Além disso, a globalização está facilitando a disseminação das resistências, que podem ser intercambiadas entre bactérias. Num estudo recente observou-se como uma proteína que oferece às bactérias resistência aos antibióticos e foi detectada pela primeira vez em um hospital de Nova Delhi (Índia) em 2008, atravessou os limites da cidade e em poucos anos chegou a mais de 100 países. Em 2013, apareceu inclusive em amostras de bactérias coletadas no arquipélago ártico de Svalbard.
Rafael Cantón, chefe do Serviço de Microbiologia do Hospital Universitário Ramón y Cajal, em Madri, assinala diferenças entre a rápida expansão de uma pandemia como a do SARS-CoV-2 e o impacto na saúde global que o surgimento de resistências pode ter. “A dispersão de uma bactéria multirresistente é possível, mas as dinâmicas de dispersão e as possibilidades de controle tornam o processo mais lento”, explica.

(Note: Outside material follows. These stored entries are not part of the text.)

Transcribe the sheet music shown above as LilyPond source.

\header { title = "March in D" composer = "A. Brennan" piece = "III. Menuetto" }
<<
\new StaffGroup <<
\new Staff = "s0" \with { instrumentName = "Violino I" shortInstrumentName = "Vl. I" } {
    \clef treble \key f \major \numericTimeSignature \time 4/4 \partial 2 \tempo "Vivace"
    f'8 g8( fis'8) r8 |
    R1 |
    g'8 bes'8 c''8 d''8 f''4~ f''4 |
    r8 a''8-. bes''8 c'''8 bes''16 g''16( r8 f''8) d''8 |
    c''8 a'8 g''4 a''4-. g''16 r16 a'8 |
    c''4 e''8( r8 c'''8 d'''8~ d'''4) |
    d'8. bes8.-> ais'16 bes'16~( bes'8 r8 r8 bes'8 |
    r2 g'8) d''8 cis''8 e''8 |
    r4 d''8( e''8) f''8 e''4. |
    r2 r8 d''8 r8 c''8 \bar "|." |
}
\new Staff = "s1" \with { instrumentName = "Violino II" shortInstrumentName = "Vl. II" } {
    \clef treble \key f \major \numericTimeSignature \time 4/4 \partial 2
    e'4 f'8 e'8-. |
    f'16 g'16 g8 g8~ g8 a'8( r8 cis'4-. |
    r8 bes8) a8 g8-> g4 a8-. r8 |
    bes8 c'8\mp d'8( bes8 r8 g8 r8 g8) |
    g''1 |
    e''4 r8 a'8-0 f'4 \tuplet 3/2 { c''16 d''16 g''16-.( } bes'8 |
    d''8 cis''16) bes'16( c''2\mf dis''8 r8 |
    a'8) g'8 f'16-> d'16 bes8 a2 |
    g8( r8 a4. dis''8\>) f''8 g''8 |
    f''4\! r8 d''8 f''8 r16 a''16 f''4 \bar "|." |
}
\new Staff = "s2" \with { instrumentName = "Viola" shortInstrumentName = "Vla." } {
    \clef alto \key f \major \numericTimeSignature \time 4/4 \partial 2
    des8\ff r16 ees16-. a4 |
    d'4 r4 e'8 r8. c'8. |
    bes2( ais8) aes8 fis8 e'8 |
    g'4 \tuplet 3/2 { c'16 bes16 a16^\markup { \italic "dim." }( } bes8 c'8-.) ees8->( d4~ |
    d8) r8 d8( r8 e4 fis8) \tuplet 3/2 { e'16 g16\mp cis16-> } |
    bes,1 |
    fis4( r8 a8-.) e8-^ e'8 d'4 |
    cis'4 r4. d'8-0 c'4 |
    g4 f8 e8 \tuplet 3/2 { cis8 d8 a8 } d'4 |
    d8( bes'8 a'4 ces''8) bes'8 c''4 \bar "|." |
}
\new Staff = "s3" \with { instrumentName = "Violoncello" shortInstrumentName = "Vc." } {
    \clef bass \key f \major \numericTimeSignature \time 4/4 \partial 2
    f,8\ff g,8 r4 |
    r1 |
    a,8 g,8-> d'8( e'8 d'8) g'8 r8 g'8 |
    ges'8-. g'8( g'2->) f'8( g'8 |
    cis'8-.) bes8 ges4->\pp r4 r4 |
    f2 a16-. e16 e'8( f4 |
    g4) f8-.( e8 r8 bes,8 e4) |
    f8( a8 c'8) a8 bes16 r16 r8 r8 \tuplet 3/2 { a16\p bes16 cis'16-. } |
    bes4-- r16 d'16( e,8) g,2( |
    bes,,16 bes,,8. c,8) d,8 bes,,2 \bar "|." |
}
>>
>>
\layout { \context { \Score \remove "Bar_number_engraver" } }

Acordos como o da ONU e os planos nacionais de combate às bactérias super-resistentes mostram que há consenso internacional sobre a existência do problema e sua importância, mas a complexidade de algumas medidas e o próprio surgimento da covid-19 estão retardando sua implementação. Apesar de o problema do uso excessivo de antibióticos ter sido identificado, a SEIMC, que estima que uma em cada duas prescrições de antibióticos na Espanha é inadequada, denunciou há dois anos que não há investimento para formar na aplicação de fármacos que, ao contrário de outros medicamentos, como os antitumorais, são prescritos por todos os médicos. “Agora as pessoas estão trabalhando mais na covid-19 e muitos especialistas não têm tempo para isso, mas assim como temos de compatibilizar as cirurgias com o tratamento da covid-19, temos que torná-lo compatível com um bom uso dos antibióticos”, diz Rodríguez Baño.
Outro ponto fundamental na guerra contra as bactérias é manter o armamento atualizado. Até os anos sessenta, mais de 20 novos tipos de antibióticos foram desenvolvidos, mas desde então a inovação neste campo diminuiu drasticamente. Para as empresas farmacêuticas, os antibióticos são pouco rentáveis. Ao contrário dos remédios que são sucesso de vendas, como os medicamentos contra o cancro, que podem ser usados por longos períodos, ou as estatinas, que são prescritas durante metade da vida, os antibióticos são usados por alguns dias e seu uso deve ser limitado ao máximo, dificultando a recuperação do investimento. Cantón comenta que em alguns casos, inclusive depois de o antibiótico ter sido criado, “alguns foram retirados do mercado porque se o pagamento fosse feito por paciente tratado a empresa não fechava as contas”. Para resolver essa situação, muitos países estão tentando criar outras formas de pagamento que incentivem a inovação sem a necessidade de que o medicamento criado seja usado com muita frequência, durante muito tempo, ou em muitas pessoas para que haja retorno financeiro.
Em julho, cerca de 20 das principais empresas biotecnológicas e farmacêuticas do mundo lançaram o Fundo de Ação AMR, uma iniciativa com a qual pretendem desenvolver entre dois e quatro antibióticos inovadores durante a próxima década. Por enquanto já fizeram um investimento de um bilião de dólares (cerca de 5,39 biliões de reais) e buscarão investimentos e incentivos por parte de Governos e organizações internacionais como o Banco Europeu de Investimentos e a Organização Mundial da Saúde (OMS).
Num relatório de 2016, a OMS estimou que até 2050, se nenhuma medida for tomada, as superbactérias resistentes provocarão cerca de 10 milhões de mortes, mais do que o câncer, número que as colocaria como a primeira causa de morte global. Ao contrário do surgimento de um novo vírus mortal, essa ameaça mundial crescerá gradualmente e ainda há tempo para mitigar seus efeitos.